Bartók evidently composed both rhapsodies purely as a personal gesture, rather than on commission, and did so without telling anyone until they were both completed. According to the violinist Zoltán Székely, he and the composer met one day in 1928 and, after chatting for a time, Bartók suddenly announced that he had a surprise for him, and produced the manuscripts of the two rhapsodies, which no one else had previously seen. "One is for you; one is for Szigeti," Bartók told him. "You may choose which one you like for the dedication." Székely chose the Second Rhapsody, but quickly added, "that doesn't mean that the First Rhapsody was already dedicated to Szigeti!".

Both rhapsodies exemplify a mode of composition using peasant-music sources, described by Bartók as taking an existing melody and adding an accompaniment together with some introductory or ending material, in such a way that the newly composed matter is strictly secondary—never competing with the folk material for prominence. This was acknowledged in the scores of the early editions, which bore the subtitle "Folk Dances". Bartók's objective was to transplant the entire style of Eastern-European fiddle playing into the Western concert context. In order to further this project, he insisted that Szigeti listen to the original field recordings from which the melodies were transcribed. The Rhapsody uses the same slow–fast (lassú—friss) paired movements of the popular Hungarian verbunkos (recruiting dance) found in the earlier Rhapsody for Piano of 1904, and to which he would later return in the first movement of Contrasts in 1938. Bartók specified that each of the movements can be performed separately—not only the fast second movement but also the more serious slow opening movement of each rhapsody.

==Analysis==
The first movement is in ternary form (ABA′, plus a coda), the main theme of which begins with a rising-scale violin melody heavily laden with Romani influences, including the characteristic dotted rhythms. This is a Romanian fiddle tune from Mureș County, Transylvania (Lampert 1981). It is in the Lydian mode, first occurring on G, with a drone-like accompaniment in the piano part. When it returns in the third section, it is transposed to C. The contrasting, middle section of the movement is a mournful one, characterized by short-long figurations. This is the only Hungarian melody used in either of the two rhapsodies, a Transylvanian fiddle tune called the Lament of Árvátfalva recorded by Béla Vikár and later transcribed by Bartók. The coda briefly returns to a fragment of this lament, ending with the marking Fermata breve; poi attacca ("pause briefly, then connect to the next movement").

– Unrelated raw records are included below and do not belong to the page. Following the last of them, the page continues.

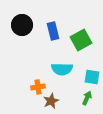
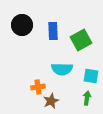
blue rectangle: rotated 12 degrees clockwise
cyan square: moved 1 px left, 1 px up
green arrow: rotated 16 degrees counterclockwise
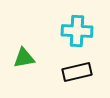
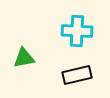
black rectangle: moved 3 px down
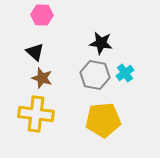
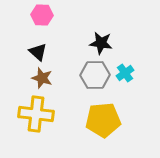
black triangle: moved 3 px right
gray hexagon: rotated 12 degrees counterclockwise
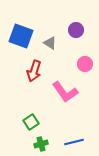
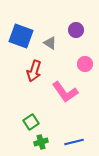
green cross: moved 2 px up
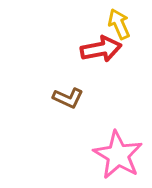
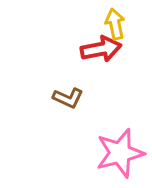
yellow arrow: moved 4 px left; rotated 12 degrees clockwise
pink star: moved 2 px right, 2 px up; rotated 27 degrees clockwise
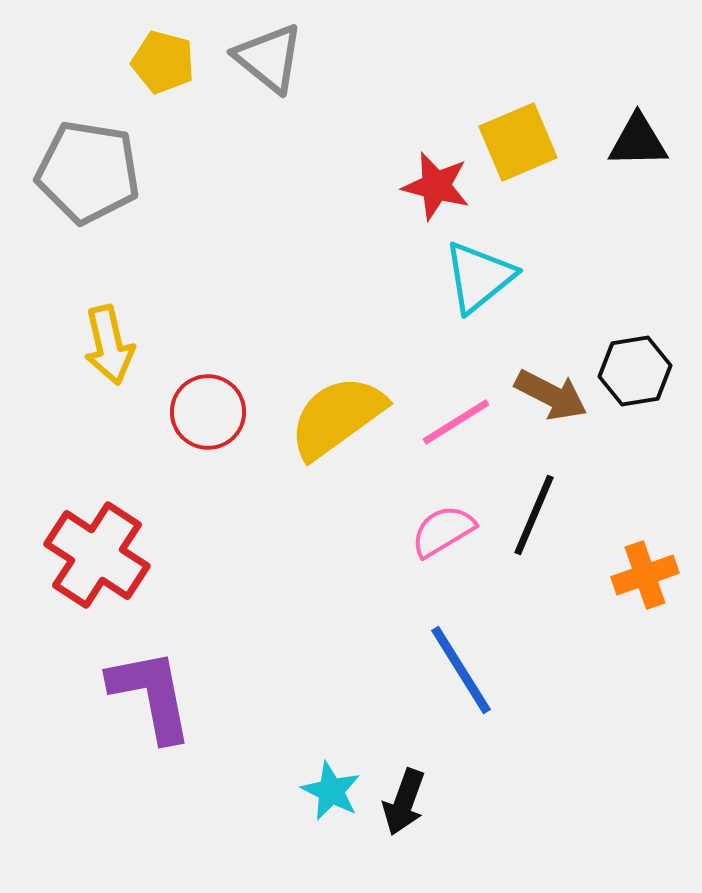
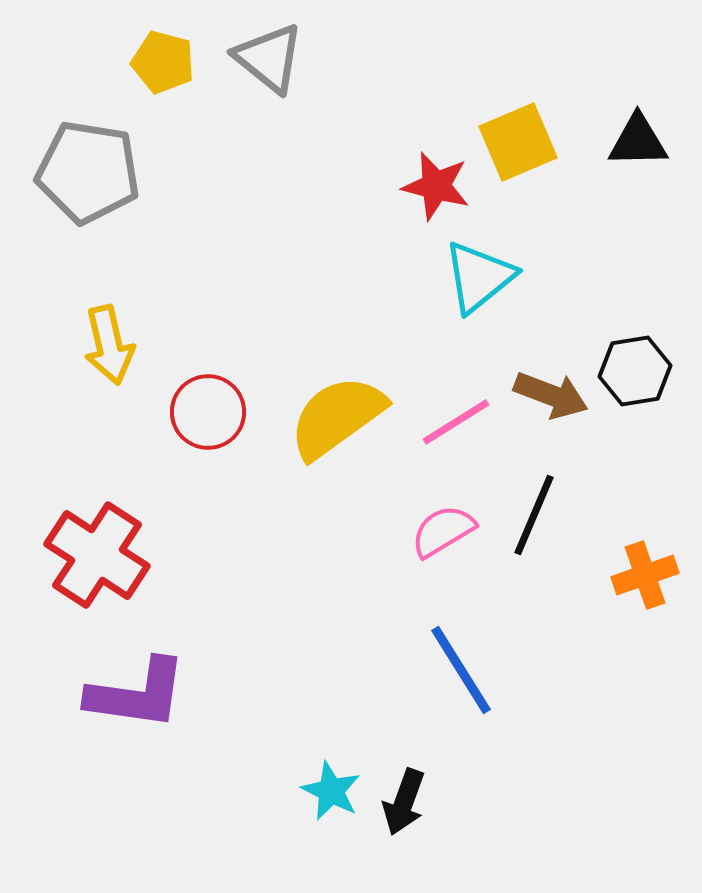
brown arrow: rotated 6 degrees counterclockwise
purple L-shape: moved 14 px left, 1 px up; rotated 109 degrees clockwise
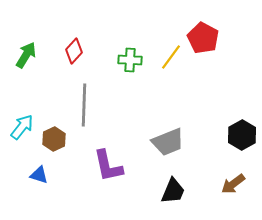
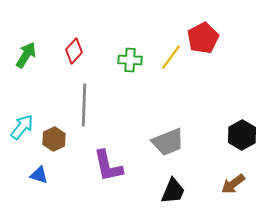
red pentagon: rotated 16 degrees clockwise
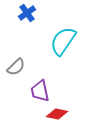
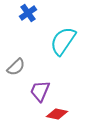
blue cross: moved 1 px right
purple trapezoid: rotated 35 degrees clockwise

The second movement is in "chain form", featuring a succession of five independent melodies with "no attempt whatever to create structure or integration"—apart from an overall accelerando. It possesses an air of brilliance, exhibiting the most virtuosic and vibrant dance melodies. In the published score, Bartók provided two alternative endings. The first, longer version brings back the main theme from the first movement, in the original G Lydian tonality, and finishes with a ten-bar, cadenza-like flourish. The second, shorter ending does not recall material from the lassú, but instead is based on the E major first theme of the second movement, now transposed to A major. When the second movement is played on its own, this shorter ending is obligatory.